Dans Le Doigt du singe, soit dit en passant, l’écrivain et le directeur du magazine m’ont été inspirés par deux personnages existants, discutant d’une nouvelle réelle, de façon bien réelle.
La nouvelle en question était C-Chute[15] qui avait paru dans Galaxy en octobre 1951 (après la dispute) et qui fut incluse par la suite dans mon livre Nightfall and Other Stories. J’étais l’écrivain, bien sûr, et Horace Gold était le directeur du magazine.
Bien que la dispute et l’histoire fussent authentiques, les personnages sont caricaturés. Je ne ressemble pas du tout à l’écrivain de la nouvelle, et Horace ne ressemble certainement en rien au directeur de la nouvelle.
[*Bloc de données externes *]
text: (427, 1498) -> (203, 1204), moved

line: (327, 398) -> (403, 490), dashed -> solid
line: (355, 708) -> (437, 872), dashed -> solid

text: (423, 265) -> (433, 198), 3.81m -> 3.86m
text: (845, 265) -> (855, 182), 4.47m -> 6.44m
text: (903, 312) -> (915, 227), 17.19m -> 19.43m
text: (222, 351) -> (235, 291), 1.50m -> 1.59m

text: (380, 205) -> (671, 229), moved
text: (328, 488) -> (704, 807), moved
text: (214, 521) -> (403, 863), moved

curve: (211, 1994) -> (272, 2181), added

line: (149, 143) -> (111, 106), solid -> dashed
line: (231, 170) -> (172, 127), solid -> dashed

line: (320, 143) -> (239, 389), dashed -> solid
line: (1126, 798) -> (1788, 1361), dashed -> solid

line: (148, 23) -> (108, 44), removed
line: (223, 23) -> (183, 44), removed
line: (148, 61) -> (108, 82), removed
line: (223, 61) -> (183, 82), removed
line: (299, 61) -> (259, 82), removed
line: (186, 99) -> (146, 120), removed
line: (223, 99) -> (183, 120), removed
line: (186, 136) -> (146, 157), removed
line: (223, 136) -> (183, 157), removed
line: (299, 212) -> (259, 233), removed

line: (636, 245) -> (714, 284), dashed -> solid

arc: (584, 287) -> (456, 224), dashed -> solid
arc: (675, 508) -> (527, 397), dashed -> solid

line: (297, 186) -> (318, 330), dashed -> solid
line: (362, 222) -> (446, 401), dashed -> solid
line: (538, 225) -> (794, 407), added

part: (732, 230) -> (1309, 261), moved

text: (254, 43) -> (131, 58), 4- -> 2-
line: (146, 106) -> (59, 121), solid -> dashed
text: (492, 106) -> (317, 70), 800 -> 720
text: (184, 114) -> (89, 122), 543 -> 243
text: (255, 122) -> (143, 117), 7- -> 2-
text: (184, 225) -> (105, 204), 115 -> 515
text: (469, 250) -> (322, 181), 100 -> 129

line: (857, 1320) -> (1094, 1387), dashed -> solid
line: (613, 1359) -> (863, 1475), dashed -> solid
Horace a ses propres particularités qui sont bien plus intéressantes que celles que j’ai imaginées pour les besoins de l’histoire, et moi aussi – mais qu’importe.
De toutes les nouvelles que j’ai écrites et qui ont été publiées une fois et jamais plus par la suite, celle-ci est celle dont j’ai le plus parlé. J’en ai parlé dans une douzaine d’entretiens et j’y ai fait allusion par écrit de temps en temps, pour une excellente raison que j’exposerai plus tard.
En avril 1953, j’étais à Chicago. Je ne suis pas un grand voyageur et c’était la première fois que j’allais à Chicago (et depuis lors, je n’y suis retourné qu’une fois). J’étais venu assister à un congrès de l’American Chemical Society auquel j’étais censé présenter une petite communication. Ce n’était pas très drôle. Il me vint donc à l’idée d’égayer les choses en allant à Evanston, une banlieue du Nord, pour y rendre une petite visite aux bureaux d’Universe Science Fiction.
Ce magazine était alors dirigé par Bea Mahaffey, une jeune femme extrêmement belle. (Ce qui me l’avait fait supposer, c’est que les écrivains de science-fiction l’avaient élue, deux années de suite, comme le rédacteur en chef à la volonté de qui ils se soumettraient le plus volontiers.)
Quand je suis arrivé au siège du magazine le 7 avril 1953, Bea m’accueillit avec une grande joie et me demanda immédiatement pourquoi je ne lui avais pas apporté une nouvelle.
— Vous voulez une nouvelle ? dis-je, subjugué par sa beauté. Je vais vous en écrire une. Donnez-moi une machine à écrire.
En vérité, j’essayais simplement de l’impressionner, espérant qu’elle se jetterait dans mes bras dans un élan de folle adoration. Elle n’en fit rien. Elle me donna une machine à écrire.
Il me fallait m’en sortir. Comme on parlait beaucoup dans les journaux en ce temps-là de l’ascension du mont Everest (des hommes avaient essayé de l’escalader pendant trente ans, la dernière tentative venait d’échouer), je réfléchis en vitesse et j’écrivis Everest.
Bea le lut, l’aima et m’en offrit trente dollars, que j’acceptai avec empressement. J’en dépensai sans tarder la moitié pour lui offrir un dîner de choix, et je m’efforçai d’être charmant, débonnaire et suave, avec un tel bonheur que la serveuse du restaurant me dit, avec enthousiasme, qu’elle aimerait avoir un gendre comme moi.
Cela semblait prometteur et, d’un cœur léger, je raccompagnai Bea chez elle. Je ne sais pas très bien ce que j’avais en tête, mais si j’avais quelque chose en tête, ce n’était pas tout à fait ce qu’il fallait (sûrement pas !). Ce fut l’échec. Bea s’arrangea pour entrer chez elle, me laissant sur le palier, et je n’ai jamais vu sa porte s’ouvrir.